1) To raise funds for future expansion,

2) Repay the debt,

3) Allowing exit to existing partners selling off their partial or entire investments,

4) Separate listing of existing subsidies for better business efficiency and value creation,

5) In a few cases, regulators can also make listing mandatory for companies in strategically important sectors.

Challenges of Investing in an IPO 

IPOs take place when private entities try to go public. So far, their business dealings have remained private. A retail investor possesses very little information about the company. Hence, it is difficult to make the correct assessment of a company’s health and future perspective.

Factors To Consider Before Investing in an IPO

Despite the lack of information and other challenges, IPOs remain a favourite instrument among investors for their short as well as long-term potential. Here are a few factors that could help investors to make an informed decision.

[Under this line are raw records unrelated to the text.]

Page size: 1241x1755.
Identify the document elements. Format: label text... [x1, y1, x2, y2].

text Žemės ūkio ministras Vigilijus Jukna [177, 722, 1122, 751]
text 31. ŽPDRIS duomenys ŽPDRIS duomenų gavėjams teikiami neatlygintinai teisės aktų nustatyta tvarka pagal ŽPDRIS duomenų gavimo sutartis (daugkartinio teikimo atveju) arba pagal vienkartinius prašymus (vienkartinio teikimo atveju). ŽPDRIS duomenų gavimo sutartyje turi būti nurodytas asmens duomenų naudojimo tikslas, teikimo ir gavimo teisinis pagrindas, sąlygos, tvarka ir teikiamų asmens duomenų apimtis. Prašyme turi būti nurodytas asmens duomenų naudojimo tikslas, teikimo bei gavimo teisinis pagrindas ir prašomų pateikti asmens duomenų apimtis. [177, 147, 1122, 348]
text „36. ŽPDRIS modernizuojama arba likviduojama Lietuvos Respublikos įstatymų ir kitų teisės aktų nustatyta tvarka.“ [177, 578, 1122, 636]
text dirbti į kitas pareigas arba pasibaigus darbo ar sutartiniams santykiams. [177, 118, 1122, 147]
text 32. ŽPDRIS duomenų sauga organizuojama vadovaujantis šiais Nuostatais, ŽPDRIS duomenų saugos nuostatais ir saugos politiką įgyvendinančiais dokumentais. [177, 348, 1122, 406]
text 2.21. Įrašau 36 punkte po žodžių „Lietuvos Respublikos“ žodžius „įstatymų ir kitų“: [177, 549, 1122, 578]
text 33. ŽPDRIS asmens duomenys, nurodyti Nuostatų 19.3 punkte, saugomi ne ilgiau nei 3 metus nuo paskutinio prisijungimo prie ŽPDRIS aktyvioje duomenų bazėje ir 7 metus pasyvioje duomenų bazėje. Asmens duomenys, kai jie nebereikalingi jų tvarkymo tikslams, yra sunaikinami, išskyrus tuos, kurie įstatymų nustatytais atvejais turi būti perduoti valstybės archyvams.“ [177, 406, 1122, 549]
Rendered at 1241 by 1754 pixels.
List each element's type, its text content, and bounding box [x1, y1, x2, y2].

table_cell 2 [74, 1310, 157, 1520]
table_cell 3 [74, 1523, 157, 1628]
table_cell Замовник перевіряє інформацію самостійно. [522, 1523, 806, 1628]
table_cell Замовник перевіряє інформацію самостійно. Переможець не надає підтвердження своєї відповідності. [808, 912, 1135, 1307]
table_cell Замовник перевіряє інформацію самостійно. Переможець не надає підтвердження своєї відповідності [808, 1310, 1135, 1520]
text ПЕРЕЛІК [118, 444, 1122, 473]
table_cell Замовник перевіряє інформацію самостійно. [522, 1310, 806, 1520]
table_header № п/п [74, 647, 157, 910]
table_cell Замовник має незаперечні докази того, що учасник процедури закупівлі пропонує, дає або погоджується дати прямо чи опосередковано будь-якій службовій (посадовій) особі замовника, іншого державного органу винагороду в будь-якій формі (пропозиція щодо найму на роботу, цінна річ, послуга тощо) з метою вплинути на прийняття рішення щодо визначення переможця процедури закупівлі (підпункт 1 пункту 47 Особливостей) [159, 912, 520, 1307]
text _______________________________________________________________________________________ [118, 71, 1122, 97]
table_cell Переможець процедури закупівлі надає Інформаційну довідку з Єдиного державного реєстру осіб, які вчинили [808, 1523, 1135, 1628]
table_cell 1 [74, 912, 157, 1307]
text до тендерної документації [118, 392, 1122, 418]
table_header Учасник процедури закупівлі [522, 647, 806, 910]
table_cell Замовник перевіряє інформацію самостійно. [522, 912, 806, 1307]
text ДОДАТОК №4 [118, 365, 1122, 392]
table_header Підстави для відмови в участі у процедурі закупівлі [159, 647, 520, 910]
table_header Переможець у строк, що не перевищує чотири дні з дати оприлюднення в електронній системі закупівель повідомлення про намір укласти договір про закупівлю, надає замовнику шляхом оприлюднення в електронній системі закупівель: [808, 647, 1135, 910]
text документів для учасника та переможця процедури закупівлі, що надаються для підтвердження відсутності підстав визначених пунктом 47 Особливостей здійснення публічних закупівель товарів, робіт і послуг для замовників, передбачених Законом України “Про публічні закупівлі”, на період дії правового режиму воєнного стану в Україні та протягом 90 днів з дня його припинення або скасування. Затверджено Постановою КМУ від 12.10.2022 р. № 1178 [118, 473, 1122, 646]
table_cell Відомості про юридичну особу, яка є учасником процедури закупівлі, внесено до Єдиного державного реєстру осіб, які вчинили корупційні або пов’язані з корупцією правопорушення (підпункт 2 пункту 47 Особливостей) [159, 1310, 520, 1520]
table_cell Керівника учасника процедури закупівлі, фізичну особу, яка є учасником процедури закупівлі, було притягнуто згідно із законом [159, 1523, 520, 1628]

1) Determining Goals and Time Horizon

Investors must align their objectives with that of the company before investing in an IPO. Are you investing in an IPO to make listing gains? Or, planning to hold shares for a longer period? Investors must be clear about investment goals.

If you are looking to make listing gains, factors like current market sentiments, signals from the grey market, subscription pattern etc., are the important factors that could determine the fate of an IPO.

To make a long-term investment decision, investors will need to consider the overall fundamentals of the company. This includes growth opportunities, financial performance, peer analysis, government policies, possible disruptions, and valuations.

2) Research About the Company

Just like investing in any stock, investors must do thorough research about the company before investing in the IPO for the long term.

Since companies are unlisted, little information is available about them publicly. But, as per the SEBI rules, every IPO-bound company must file a Draft Red Herring Prospectus (DRHP). This document is the best source to accumulate information about the company, its financial performance, growth prospects, threats, and opportunities, etc.

3) Objective of IPO

The objective of the IPO also needs to be carefully interpreted from the information that DRHP provides. If the money is going to be utilised for debt reduction or expansion, it could help the company to improve its financial health and prepare for growth. However, if the fund is not coming to companies and the IPO is being used as a gateway for existing investors, it may not present an attractive opportunity.

Usually, the market is flooded with IPOs when sentiments are bullish and fund flow is extremely high. Under these circumstances, promoters look to offer IPOs at higher valuations. In such IPOs, very little is left on the table for new subscribers.

However, fundamentally strong IPOs can be looked upon as long-term investment opportunities when they are offered at reasonable valuations. Or, wait till they drop to reasonable levels.

4) Valuation of the Issue

Valuation is the most important factor to be considered for making any equity investment. Be it in IPO or regular listed companies.

The best way to evaluate current valuations is to compare them with peers in the listed space. Apart from that, valuations can be compared with listed peers in the international markets as well if no domestic peer is listed on the bourses.

5) Shareholding Pattern

The existing shareholding pattern and possible changes in its post IPO is a good indicator of the company’s objective of bringing an IPO.

If the IPO is in the form of an Offer for Sale (OFS) where promoters are selling their stake, it is not a good signal for the company in the long term.

However, if the company is offering fresh issues where OFS proportion is less, it demonstrates promoters’ faith in the business.

Closing Comment

Initial Public Offerings are usually popular among investors due to their ability to generate huge returns around their listing times. However, the risk of it producing large losses is also quite high. Ultimately, investors should judge each IPO based on their fundamentals as well as their motives for going public.